Like numerous times before, my dad came up to me to complain about how "mom's getting bigger from all that beer, that bag wasn't full of beer cans just yesterday and now look at it, she can't even hardly walk--look at her, you should really talk to her about this". Well, gee, dad, I don't see YOU trying to talk to her, either. And no, snide comments about all those beer cans and about her weight do not count. I repeat, DO NOT.

I'm not the most... well, I was going to say 'verbose', but I honestly can't even remember what that means. So maybe not that. But I'm not good at verbally expressing my feelings. Yeah, that. And I have tried to tell my mom that, "your drinking is becoming a problem, and it truly bothers me" but it doesn't seem to be getting through to her. At all. At one point I was debating on threatening suicide to see if, shit, maybe THAT will make her open her eyes, but... I'm not good at that kind-of follow-through-ness, either. That, and it's... drastic, especially after the whole 'classroom-suicide-joke' not too long ago. Suicide is normally a touchy subject.

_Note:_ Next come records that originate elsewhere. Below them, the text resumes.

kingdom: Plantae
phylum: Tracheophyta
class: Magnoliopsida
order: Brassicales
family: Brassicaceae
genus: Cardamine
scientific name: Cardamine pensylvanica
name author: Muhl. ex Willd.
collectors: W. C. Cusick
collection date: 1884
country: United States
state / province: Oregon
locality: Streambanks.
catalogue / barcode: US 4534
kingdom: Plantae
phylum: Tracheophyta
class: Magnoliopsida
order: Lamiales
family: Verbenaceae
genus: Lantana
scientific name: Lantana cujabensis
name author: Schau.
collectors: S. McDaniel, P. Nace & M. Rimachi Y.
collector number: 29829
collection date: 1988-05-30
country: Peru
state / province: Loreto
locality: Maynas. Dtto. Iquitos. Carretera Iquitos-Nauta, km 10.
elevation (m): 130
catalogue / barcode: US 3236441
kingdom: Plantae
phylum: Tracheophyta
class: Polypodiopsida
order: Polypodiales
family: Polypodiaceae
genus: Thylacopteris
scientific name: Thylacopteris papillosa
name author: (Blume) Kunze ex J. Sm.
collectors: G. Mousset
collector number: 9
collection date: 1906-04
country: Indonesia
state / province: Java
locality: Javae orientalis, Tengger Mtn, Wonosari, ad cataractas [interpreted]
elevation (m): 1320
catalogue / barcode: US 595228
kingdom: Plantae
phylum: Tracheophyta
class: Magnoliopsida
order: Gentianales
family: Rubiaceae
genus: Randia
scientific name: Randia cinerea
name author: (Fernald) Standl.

But I... I honestly don't know what to do. I really fucking hate that I'm so indecisive about this, because something needs to have been done about a year+ ago. I've been working to get both of my parents to stop smoking and drinking for ages, but my methods aren't very good, and I can't bring myself to do the direct approach. I'm sure if I plucked up the courage somehow I could pull it off, but right now it's... not going to happen.

I seriously have no idea to go about this.